堀尾の本棚

橘玲『上級国民/下級国民』

【本の紹介】

 

いやぁー,おもしろかったです!

一気に読んでしまいました。以下,ネタバレ注意です。

1 「PART1 『下級国民の誕生』」

平成が『団塊の世代の雇用(正社員の既得権)を守る』ための30年だったとするならば,令和の前半は『団塊の世代の年金を守る』ためのの20年になる以外にありません。」(同書73頁)

「2040年には…現役世代1.5人で高齢世代1人を支えることにな」るとき(同書74頁),現役世代が高齢世代と同様の生活をするためには2000万円必要,というのが金融庁の報告でした。

当然,シルバー民主主義ですから,年金の受給年齢や額を根本的に変えることもできないんでしょう。若年層はがんばって2000万円作らないとです。

 

2 「PART2 『モテ』と『非モテ』の分断」

現代日本社会において,『下流』の大半は高卒・高校中退の『軽学歴』層なのです。」(同書85頁)

幸福感に関する調査をもとに,(大卒)学歴による『モテ』と『非モテ』の分断を論じています。

我々が実感として持っているけれどいいにくいことを統計やアンケートをもとに論じているパートで,ショッキングながらも,みんなわかってる話でした。

 

3 「PART3 世界を揺るがす『上級/下級』の分断」

「…こうして先進国のマジョリティは2つの階層に分断されます。イギリスのジャーナリスト,デイヴィッド・グッドハートはこれを『エニウェア族…』と『サムウェア族…』となずけました。

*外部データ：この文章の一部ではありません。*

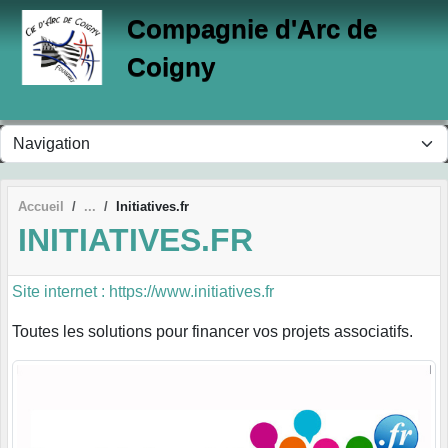
Panneau de gestion des cookies
Compagnie d'Arc de
Coigny
Accueil
Initiatives.fr
INITIATIVES.FR
Site internet : https://www.initiatives.fr
Toutes les solutions pour financer vos projets associatifs.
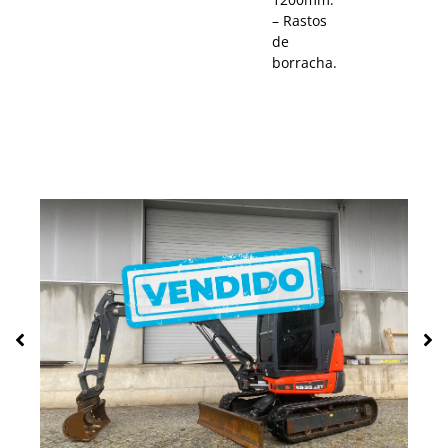
– Rastos
de
borracha.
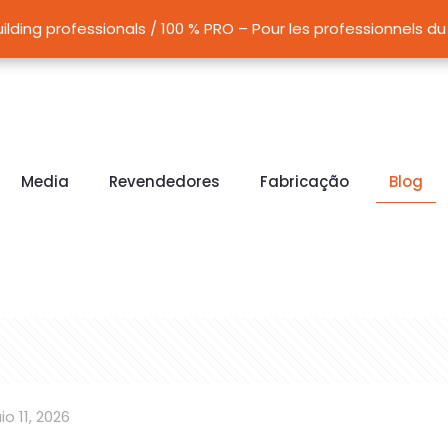
G LC15, LC30 models designed for wall drying and rising dam
ilding professionals / 100 % PRO – Pour les professionnels 
ilding professionals / 100 % PRO – Pour les professionnels 
Media
Revendedores
Fabricação
Blog
io 11, 2026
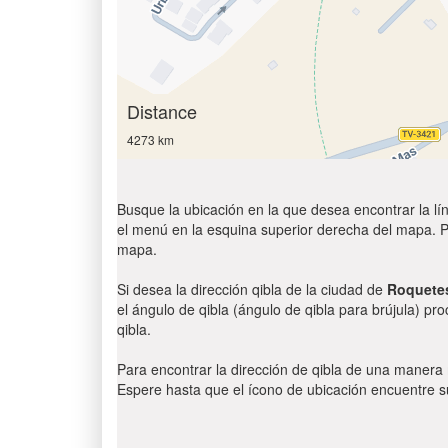
Distance
4273 km
Busque la ubicación en la que desea encontrar la lín
el menú en la esquina superior derecha del mapa. Par
mapa.
Si desea la dirección qibla de la ciudad de
Roquete
el ángulo de qibla (ángulo de qibla para brújula) pr
qibla.
Para encontrar la dirección de qibla de una manera
Espere hasta que el ícono de ubicación encuentre su 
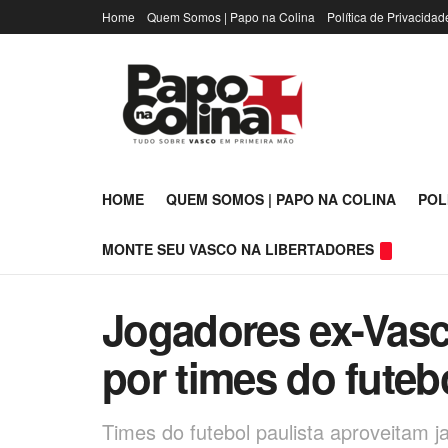
Home
Quem Somos | Papo na Colina
Política de Privacidad
HOME
QUEM SOMOS | PAPO NA COLINA
POL
MONTE SEU VASCO NA LIBERTADORES
Jogadores ex-Vas
por times do futeb
Times do futebol paulista aproveitam 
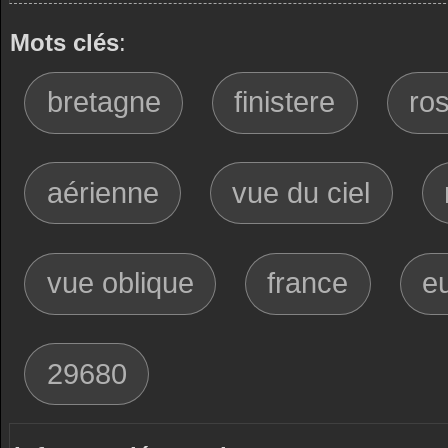
Mots clés
:
bretagne
finistere
ros
aérienne
vue du ciel
vue oblique
france
e
29680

エニウェア族は,仕事があればどこにでも移動して生活ができるひとびとです。地元を離れて大学に進学し,そのまま都市の専門職に就き,進歩的な価値感をみにつけ,成果主義や能力主義に適応しています。グローバル化や欧州統合に賛成し,移民の受け入れや同性婚にも寛容です。

一方,サムウェア族は,中学・高校を出て地元で就職・結婚して子どもを育てているひとたちです。個人の権利よりも地域社会の秩序を重視し,宗教や伝統的な権威を尊重する『ふつうのひとびと』だとされます。

イギリスのブレグジットによって明らかになったエニウェア族とサムウェア族の分断は,現代社会が人種や民族,宗教によって分断されているわけではないことを示しています。

知識社会では,ひとびとは『知能』によって分断されるのです。」(同書215から216頁)

「東アジアでは,『日本人』『韓国人』『中国人』などののナショナル・アイデンティティを誇示するひとたちが増えています。

…彼らは互いに憎みあっていますが,ナショナリズム(国)に過剰にこだわる点でとてもよく似ています。

その一方で,…グローバル企業で働く日本人は,国内の『ネトウヨ…』よりも韓国や中国のリベラルなビジネスパーソンに親近感を抱くでしょう。」(同書217頁から218頁)

 

世界的な「分断」に関する本パートです。すごく腑に落ちました。

乱暴に言って,「地元のひととあんまり話が合わないなー」というあの感覚です。

それから,私は以前シンポジウムで韓国の弁護士と話をしたとき,「韓国の上流層は反日感情ってないんだなー」と感じました。あの感覚です。

世界で起きているマジョリティの分断について,1つの説明がなされ,私は身近な感覚として理解できました。